At the eighth occassion of the Java User Meeting (JUM) in January we had a presentation about OSGi by local guys and about Flex by Cornel Creanga from the Romanian Adobe office. I've read his blog and I must say life of an evangelist can be very cool (if there's no wife or girlfriend:)). Visiting Java and Adobe user groups all around in Europe, it's great.

At the ninth occasion in March we had three presentations: introduction to the Maven build system, SOAP testing with SOAPui and various other components, and OLAP architectures. The latter was driven by the magnificant prezi presentation engine, which is a very young Hungarian startup project and which will be introduced soon at the Silicon Walley and I'm sure it will have a great success. Otherwise, I guess this time we beat down the highest participant number with about 40 attendees.

At the tenth occassion we had a presenter again from outside of the country: Corsin Decurtins from Switzerland came and talked about Rapid prototyping with object oriented databases. The discourse had also been presented at the Jazoon conference in 2007. He also talked about the conference itself which is organized in Zurich every summer. I think this time I skip it due to various domesticies. Other two discourses were about SOAP testing with Groovy and Amazon Web Services.

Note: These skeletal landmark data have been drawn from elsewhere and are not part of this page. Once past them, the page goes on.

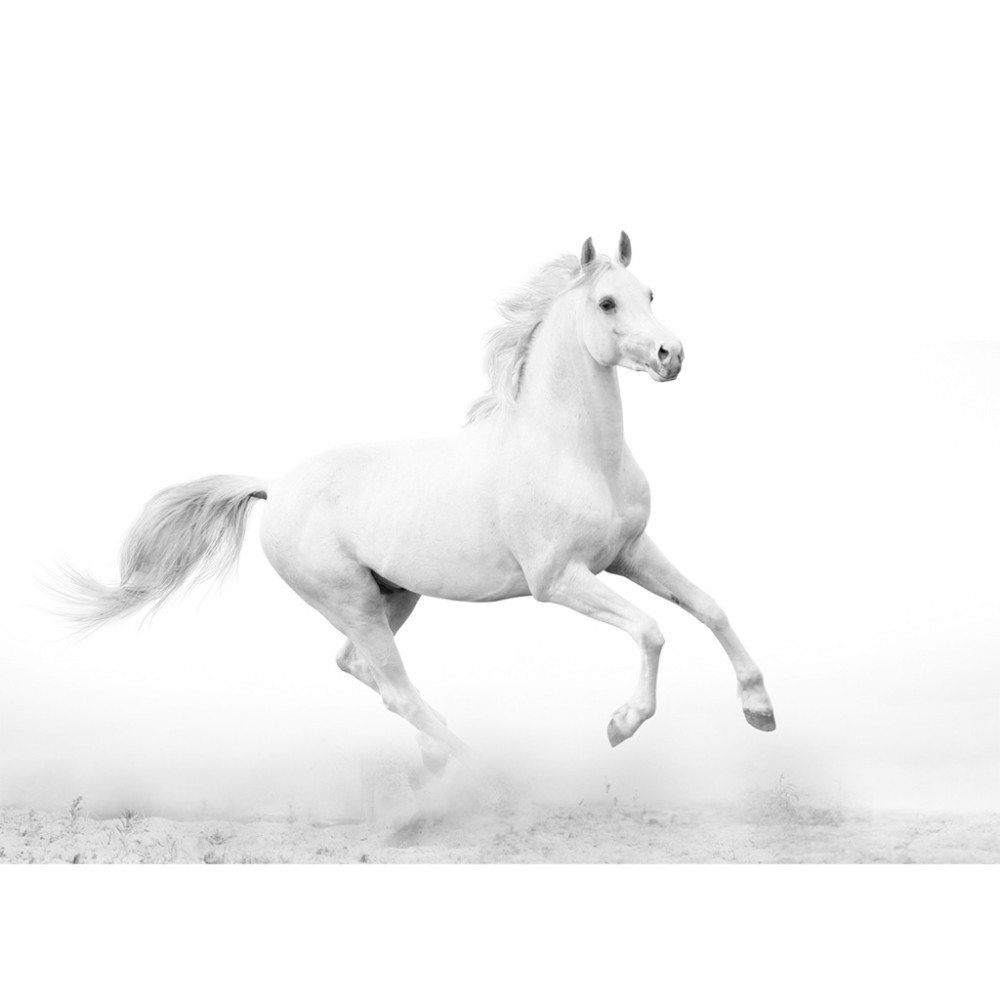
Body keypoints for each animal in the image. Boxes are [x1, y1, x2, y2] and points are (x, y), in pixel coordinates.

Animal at [53, 232, 776, 774]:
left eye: (650, 293)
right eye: (605, 302)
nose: (671, 354)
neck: (572, 451)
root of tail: (275, 486)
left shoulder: (629, 552)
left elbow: (708, 607)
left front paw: (760, 708)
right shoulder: (559, 580)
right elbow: (652, 630)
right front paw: (622, 724)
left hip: (393, 595)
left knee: (360, 669)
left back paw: (436, 751)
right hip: (350, 600)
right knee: (395, 690)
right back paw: (476, 766)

The next Java User Meeting will be held at the third wednesday of September. If you are an ardent evangelist or your company would appreciate if you would talk about their product, (and this product can be connected to Java somehow) contact with the JUM organizers. Budapest is still beautiful in September and we know the right pubs.


Budapest Newtech Meetup

The originally planned programme of the January Budapest Newtech Meetup contained some interesting presentations like the smart 3D visualizer solution (3dForAll) from a young Hungarian inventor or the Google App Engine which is an alternative server-side solution for those who don't have own server facilities. It can be used mainly for OpenSocial applications which is actual nowadays because of leader social network of Hungary (Wiw: Who is Who) had been announced to support opensocial applications in the near future. Further live demo would had been the Surface which is a Microsoft hardware but it had been also cancelled.

The event had been organized this time in a small art movie near the Buda-side of the Margareth bridge. About 130 people were present, some of them couldn't fit into the room.

The first demo was about the Zoomery application which is built on Microsoft Silverlight technology and used for deep-zooming a set of pictures or documents. Several kinds of documents can be converted to this special image format which is highly zoomable, filterable and orderable with the application itself.

Next presentation was about the Sensenet, a unique open source .NET based Enterprise Content Management System. They have some working project with this CMS at some larger company or organization in Hungary and abroad. It can be a deliberate solution for those who adhere Microsoft technology. In Java world, Alfresco is a similar open source Enterprise CMS.

UStream is a web-based video streaming solution. The company have some Hungarian relations and not least most development happen at Budapest. We saw a video stream on the movie screen in a web browser which was being captured by a 3G phone in the room and was passed through a server placed in the US. Not the technology was the main point but the possibility to manage the stream as a service: embedding it into own webpage, placing own trademark on the stream, managing user-access. Afterall, it was a great demonstration.

Last presentation was about TurulMeme, which is a webpage based on sharing facilities of Google Reader. People can register their sharings into the TurulMeme and they appear on the page as tagged, commentable, filterable news with information on how many other users read it and something like this. It wasn't a big technological breakthrough according to me, there are many more similar services on the web, but the main difference that this site focuses mainly on Hungarian news sources. As the developer said it had been completed in days (MS techonology) and it's rather fun than a serious competitor of other link sharing services.

Afterall, it was a great event in a great place with many people and hot vine.